TASK REQUIREMENTS: How many lines of these entries hold the string "between"? Reply with the number alone.

SOURCE INFORMATION:
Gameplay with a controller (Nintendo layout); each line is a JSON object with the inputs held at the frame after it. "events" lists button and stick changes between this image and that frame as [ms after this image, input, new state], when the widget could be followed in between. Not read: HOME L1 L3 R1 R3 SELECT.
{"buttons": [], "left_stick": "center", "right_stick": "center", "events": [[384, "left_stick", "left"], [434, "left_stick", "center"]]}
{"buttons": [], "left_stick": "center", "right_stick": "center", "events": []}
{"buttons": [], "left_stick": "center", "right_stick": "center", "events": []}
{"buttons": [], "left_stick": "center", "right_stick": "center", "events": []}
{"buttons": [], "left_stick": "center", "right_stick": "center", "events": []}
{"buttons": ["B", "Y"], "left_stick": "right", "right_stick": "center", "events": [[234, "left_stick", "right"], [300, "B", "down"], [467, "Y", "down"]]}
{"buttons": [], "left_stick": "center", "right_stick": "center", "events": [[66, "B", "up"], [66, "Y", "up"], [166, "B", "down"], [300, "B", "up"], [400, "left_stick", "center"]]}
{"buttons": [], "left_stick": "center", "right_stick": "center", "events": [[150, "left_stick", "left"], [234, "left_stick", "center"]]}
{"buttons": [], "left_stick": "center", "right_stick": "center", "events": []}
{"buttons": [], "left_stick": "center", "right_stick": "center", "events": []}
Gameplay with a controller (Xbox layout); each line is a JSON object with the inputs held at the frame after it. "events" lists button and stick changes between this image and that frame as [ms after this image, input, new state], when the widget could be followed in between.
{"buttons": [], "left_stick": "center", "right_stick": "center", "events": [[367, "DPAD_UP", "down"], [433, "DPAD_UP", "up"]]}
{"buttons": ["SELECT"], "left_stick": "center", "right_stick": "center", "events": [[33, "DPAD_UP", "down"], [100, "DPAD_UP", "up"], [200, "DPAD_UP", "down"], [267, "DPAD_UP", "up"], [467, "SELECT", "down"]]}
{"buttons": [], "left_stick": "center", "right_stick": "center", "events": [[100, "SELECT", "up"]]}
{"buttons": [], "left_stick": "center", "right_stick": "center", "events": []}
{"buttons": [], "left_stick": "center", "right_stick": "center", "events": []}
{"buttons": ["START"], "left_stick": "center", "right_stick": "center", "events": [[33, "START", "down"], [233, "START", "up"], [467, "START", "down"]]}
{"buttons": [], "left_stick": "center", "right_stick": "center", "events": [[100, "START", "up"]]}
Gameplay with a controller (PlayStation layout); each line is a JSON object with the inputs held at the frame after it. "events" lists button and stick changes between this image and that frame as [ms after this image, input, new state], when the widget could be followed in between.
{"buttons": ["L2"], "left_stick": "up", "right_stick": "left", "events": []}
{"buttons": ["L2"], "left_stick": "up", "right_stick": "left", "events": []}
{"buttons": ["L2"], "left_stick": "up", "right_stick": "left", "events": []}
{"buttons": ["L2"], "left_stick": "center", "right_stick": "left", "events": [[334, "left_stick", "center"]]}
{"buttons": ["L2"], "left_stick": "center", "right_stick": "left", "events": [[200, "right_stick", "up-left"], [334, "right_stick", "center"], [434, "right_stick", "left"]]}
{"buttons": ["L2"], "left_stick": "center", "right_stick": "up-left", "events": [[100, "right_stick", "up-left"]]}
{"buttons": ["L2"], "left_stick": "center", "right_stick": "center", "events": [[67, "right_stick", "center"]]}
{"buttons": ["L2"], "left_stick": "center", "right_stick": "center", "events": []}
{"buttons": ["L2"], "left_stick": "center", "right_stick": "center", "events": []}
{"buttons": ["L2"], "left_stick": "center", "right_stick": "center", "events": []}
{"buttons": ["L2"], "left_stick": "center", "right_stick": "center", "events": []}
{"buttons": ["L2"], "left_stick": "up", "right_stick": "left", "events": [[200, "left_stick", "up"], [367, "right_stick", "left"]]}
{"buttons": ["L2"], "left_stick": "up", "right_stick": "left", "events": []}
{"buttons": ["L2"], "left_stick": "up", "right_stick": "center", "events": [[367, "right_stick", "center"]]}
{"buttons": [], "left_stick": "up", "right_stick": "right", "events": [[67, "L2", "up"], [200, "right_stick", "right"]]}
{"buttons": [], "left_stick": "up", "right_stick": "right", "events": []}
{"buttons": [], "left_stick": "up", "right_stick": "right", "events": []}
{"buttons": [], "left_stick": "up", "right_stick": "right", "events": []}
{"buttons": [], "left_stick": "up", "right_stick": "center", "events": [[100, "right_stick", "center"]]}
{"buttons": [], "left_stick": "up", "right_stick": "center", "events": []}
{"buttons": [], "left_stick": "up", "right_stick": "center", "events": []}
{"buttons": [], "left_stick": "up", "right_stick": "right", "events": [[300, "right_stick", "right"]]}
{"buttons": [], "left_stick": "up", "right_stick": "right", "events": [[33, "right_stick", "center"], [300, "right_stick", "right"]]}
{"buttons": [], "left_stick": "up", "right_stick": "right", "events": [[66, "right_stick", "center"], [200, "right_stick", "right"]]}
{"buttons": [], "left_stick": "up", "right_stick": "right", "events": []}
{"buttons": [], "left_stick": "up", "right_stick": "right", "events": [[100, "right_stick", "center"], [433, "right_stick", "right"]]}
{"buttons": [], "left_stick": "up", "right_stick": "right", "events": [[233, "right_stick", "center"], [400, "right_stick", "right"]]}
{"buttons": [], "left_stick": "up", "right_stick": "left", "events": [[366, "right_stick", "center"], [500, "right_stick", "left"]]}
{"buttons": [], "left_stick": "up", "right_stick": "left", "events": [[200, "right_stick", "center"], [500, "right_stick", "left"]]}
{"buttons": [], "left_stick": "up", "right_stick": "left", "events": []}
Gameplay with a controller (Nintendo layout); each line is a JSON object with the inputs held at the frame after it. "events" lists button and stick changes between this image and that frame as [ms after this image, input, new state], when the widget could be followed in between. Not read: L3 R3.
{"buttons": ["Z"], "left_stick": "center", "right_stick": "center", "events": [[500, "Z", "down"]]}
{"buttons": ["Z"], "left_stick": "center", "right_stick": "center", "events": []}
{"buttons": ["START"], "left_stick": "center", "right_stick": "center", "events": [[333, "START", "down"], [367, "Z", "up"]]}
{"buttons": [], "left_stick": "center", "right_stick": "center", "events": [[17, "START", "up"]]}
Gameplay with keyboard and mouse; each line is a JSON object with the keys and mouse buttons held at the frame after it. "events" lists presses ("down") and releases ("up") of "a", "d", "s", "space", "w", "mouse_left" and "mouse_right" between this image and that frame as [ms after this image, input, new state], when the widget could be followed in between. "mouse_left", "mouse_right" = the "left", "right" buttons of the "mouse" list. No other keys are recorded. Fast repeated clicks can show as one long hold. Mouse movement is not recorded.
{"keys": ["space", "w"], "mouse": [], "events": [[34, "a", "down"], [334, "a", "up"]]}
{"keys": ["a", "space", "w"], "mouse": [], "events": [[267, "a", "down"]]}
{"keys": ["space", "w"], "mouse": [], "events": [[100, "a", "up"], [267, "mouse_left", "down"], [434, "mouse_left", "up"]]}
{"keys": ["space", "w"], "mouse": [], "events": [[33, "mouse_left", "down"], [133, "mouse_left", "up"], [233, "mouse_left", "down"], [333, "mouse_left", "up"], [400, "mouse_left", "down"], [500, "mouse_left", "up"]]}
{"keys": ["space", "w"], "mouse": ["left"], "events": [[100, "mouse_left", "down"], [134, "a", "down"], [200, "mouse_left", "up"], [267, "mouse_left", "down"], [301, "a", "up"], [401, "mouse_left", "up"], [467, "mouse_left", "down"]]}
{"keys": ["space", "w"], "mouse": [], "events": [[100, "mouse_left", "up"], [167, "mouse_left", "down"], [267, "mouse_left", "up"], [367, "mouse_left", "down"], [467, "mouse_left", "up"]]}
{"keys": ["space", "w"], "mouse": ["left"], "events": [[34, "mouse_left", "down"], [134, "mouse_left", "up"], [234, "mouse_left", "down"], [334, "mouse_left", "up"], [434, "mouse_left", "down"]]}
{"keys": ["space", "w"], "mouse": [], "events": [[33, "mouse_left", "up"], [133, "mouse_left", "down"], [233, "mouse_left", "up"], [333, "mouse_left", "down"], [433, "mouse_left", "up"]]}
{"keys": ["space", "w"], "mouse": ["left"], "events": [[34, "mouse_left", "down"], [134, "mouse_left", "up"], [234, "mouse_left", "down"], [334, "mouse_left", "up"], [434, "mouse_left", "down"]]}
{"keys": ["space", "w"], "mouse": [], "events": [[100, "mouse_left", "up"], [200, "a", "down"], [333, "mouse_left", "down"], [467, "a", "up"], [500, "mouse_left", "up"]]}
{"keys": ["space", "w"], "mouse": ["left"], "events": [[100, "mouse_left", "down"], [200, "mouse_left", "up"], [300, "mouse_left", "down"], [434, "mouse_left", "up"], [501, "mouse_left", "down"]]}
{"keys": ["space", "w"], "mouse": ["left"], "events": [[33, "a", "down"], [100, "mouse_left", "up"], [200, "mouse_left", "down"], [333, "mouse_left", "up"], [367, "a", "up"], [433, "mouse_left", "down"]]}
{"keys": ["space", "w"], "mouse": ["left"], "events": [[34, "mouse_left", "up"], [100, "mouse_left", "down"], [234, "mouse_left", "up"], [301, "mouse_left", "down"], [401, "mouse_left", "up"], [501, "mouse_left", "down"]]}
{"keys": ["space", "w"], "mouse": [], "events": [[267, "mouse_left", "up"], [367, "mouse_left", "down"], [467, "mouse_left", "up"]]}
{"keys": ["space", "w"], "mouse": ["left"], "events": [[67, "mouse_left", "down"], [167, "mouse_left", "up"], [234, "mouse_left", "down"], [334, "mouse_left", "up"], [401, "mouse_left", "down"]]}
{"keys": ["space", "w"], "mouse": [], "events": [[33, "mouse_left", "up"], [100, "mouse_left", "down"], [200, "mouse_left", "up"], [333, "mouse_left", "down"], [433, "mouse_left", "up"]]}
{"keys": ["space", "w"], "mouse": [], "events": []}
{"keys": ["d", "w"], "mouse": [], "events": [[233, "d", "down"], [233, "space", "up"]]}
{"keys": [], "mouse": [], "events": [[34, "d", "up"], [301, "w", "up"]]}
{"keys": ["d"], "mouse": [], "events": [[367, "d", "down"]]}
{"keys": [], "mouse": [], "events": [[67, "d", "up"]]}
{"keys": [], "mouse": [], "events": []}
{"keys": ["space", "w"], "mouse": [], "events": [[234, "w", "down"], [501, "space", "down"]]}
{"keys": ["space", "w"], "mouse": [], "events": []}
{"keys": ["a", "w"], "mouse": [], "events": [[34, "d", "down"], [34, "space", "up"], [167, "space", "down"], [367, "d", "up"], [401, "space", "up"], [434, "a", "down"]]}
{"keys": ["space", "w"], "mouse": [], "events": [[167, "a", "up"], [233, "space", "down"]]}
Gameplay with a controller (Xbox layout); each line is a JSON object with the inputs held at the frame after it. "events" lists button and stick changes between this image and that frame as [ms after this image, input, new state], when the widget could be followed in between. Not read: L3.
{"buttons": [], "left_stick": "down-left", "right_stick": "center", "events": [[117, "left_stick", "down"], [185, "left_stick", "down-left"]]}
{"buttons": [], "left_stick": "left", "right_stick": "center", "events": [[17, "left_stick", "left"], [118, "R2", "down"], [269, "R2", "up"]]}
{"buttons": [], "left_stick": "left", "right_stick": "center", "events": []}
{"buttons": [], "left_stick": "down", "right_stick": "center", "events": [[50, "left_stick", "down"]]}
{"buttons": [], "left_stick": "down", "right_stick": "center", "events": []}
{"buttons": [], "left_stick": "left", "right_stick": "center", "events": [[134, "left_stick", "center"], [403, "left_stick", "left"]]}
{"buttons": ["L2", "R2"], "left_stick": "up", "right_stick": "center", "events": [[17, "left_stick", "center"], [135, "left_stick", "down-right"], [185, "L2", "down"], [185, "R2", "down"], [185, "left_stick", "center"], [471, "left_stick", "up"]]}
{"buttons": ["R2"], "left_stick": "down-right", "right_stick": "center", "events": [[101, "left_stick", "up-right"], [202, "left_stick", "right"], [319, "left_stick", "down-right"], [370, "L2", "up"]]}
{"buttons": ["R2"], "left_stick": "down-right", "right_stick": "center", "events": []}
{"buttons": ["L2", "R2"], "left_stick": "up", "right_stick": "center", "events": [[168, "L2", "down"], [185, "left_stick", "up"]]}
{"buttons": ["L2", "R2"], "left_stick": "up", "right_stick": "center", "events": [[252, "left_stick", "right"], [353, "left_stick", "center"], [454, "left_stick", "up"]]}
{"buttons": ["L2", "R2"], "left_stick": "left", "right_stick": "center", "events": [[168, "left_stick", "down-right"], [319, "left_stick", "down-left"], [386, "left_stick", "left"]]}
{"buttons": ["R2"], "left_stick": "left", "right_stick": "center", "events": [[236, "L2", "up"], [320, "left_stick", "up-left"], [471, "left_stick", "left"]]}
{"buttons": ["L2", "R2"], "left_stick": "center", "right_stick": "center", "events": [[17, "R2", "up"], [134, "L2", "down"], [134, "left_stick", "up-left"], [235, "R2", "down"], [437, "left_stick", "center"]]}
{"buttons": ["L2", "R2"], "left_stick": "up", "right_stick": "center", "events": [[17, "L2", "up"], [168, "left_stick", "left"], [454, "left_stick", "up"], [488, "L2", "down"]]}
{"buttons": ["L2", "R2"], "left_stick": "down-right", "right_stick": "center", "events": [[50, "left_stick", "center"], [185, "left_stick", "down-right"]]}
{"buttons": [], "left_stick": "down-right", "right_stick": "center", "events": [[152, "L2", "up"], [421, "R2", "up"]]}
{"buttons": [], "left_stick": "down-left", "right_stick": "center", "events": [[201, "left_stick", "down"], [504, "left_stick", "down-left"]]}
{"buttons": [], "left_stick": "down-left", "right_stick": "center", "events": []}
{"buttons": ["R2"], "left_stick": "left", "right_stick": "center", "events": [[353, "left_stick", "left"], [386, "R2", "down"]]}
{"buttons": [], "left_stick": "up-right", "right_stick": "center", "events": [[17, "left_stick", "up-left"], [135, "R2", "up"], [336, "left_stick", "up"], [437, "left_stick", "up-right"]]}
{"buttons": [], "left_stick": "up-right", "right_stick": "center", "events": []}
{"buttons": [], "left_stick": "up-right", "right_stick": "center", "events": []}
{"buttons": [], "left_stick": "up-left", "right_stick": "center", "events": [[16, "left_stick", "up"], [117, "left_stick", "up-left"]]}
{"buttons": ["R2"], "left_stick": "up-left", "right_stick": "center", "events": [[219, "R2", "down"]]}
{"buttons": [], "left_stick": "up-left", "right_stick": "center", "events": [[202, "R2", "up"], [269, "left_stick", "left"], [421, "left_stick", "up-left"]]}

RESULT OF THIS EXERCISE: 6